Jim Heeter, a lawyer and former city councilman, will bring an interesting perspective to his new position as the Greater Kansas City Chamber of Commerce's chief executive. He was on the board of a company that, for a time, suffered under exceptionally shitty management.
Heeter is a member of the board of directors at American Italian Pasta. He and the company's founder, Richard Thompson, go way back. Heeter was Thompson's lawyer when, in 1991, the U.S. Justice Department nixed a sale of the company, which Thompson started from nothing, to Hershey Foods out of fear the pasta market would become too concentrated.
A short time later, Thompson turned over the company to professional managers. Those men are now in federal prison.

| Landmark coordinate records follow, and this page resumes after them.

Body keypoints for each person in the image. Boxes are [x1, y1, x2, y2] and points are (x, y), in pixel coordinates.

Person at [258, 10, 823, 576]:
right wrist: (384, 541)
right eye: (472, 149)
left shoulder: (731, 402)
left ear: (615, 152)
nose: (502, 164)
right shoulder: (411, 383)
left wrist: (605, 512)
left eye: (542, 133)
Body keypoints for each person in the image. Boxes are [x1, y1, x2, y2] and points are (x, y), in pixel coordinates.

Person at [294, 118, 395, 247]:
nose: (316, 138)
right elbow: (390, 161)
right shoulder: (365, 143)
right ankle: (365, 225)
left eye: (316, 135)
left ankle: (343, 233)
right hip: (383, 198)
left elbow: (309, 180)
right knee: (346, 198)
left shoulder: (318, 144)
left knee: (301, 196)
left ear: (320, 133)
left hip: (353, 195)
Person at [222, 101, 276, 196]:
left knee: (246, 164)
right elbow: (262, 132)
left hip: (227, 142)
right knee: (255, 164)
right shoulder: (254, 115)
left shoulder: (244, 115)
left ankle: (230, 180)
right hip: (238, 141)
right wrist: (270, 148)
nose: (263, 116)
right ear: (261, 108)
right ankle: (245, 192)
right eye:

American Italian Pasta's top executives used accounting tricks to make the company seem more profitable. The Enron-style bookkeeping came to light in 2005. The company announced that its financial reports could not be trusted and that the SEC was investigating.
Heeter says the company's board, which he joined in 2000 or 2001 (he's not sure), deserves the credit for the misdeeds coming to light. "We rooted out the fraud," he says. "We found it ourselves." A newspaper report from 2005 suggests that officials at stock exchanges in New York and Philadelphia sounded early alarms, after noticing curiously timed trades.
In any event, Heeter and the pastamaker's other directors got things under control. They brought in forensic accountants and turnaround experts. Misbehaving executives were shown the door and, later, prosecuted by the U.S. attorney. (Timothy Webster, the former CEO, and Warren Schmidgall, the ex-chief financial officer, pleaded guilty to wire fraud and received prison sentences of 18 and 13 months, respectively.) American Italian Pasta paid a $7.5 million penalty to the SEC and settled lawsuits brought by shareholders.
Heeter is proud of the steps, such as the hiring of current chief executive Jack Kelly, the board took to set things right. Heeter notes that the company's stock is selling for nearly $40 a share. He calls American Italian Pasta "a remarkable turnaround story."
Heeter will expand on the story at a risk-management seminar in Overland Park on April 21, the same week he takes charge at the chamber.